Throughout this specification the word “comprise”, or variations such as “comprises” or “comprising”, will be understood to imply the inclusion of a stated element, integer or step, or group of elements, integers or steps, but not the exclusion of any other element, integer or step, or group of elements, integers or steps.
The use of the expression “at least” or “at least one” suggests the use of one or more elements or ingredients or quantities, as the use may be in the embodiment of the disclosure to achieve one or more of the desired objects or results.
Any discussion of documents, acts, materials, devices, articles or the like that has been included in this specification is solely for the purpose of providing a context for the disclosure. It is not to be taken as an admission that any or all of these matters form a part of the prior art base or were common general knowledge in the field relevant to the disclosure as it existed anywhere before the priority date of this application.
The numerical values mentioned for the various physical parameters, dimensions or quantities are only approximations and it is envisaged that the values higher/lower than the numerical values assigned to the parameters, dimensions or quantities fall within the scope of the disclosure, unless there is a statement in the specification specific to the contrary.

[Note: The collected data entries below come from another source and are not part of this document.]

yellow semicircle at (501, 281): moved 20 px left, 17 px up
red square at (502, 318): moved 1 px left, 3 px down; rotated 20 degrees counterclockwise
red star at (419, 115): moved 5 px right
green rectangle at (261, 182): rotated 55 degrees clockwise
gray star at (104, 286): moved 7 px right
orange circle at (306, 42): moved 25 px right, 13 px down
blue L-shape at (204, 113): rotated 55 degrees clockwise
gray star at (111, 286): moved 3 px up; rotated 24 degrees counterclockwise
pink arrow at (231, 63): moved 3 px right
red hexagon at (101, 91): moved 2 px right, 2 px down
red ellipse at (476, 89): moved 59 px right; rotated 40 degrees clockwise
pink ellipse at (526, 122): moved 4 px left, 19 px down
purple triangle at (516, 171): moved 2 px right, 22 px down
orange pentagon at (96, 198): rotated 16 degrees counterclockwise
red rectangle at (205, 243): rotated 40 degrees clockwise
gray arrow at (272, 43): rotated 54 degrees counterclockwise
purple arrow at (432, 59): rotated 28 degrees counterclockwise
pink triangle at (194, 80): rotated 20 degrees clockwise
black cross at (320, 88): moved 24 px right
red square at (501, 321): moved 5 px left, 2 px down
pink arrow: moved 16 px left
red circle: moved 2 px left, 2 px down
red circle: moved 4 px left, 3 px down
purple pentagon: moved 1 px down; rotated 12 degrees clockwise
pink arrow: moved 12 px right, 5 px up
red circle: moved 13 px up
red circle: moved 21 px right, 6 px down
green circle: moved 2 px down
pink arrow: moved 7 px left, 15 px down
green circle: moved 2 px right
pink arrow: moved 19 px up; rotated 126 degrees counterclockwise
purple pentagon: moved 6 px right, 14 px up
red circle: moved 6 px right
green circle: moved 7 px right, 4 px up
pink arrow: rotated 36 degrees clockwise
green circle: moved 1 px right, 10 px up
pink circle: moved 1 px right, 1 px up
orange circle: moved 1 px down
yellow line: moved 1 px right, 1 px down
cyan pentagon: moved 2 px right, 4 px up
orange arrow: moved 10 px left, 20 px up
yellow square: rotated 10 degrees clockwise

While considerable emphasis has been placed herein on the components and component parts of the preferred embodiments, it will be appreciated that many embodiments can be made and that many changes can be made in the preferred embodiments without departing from the principles of the disclosure. These and other changes in the preferred embodiment as well as other embodiments of the disclosure will be apparent to those skilled in the art from the disclosure herein, whereby it is to be distinctly understood that the foregoing descriptive matter is to be interpreted merely as illustrative of the disclosure and not as a limitation.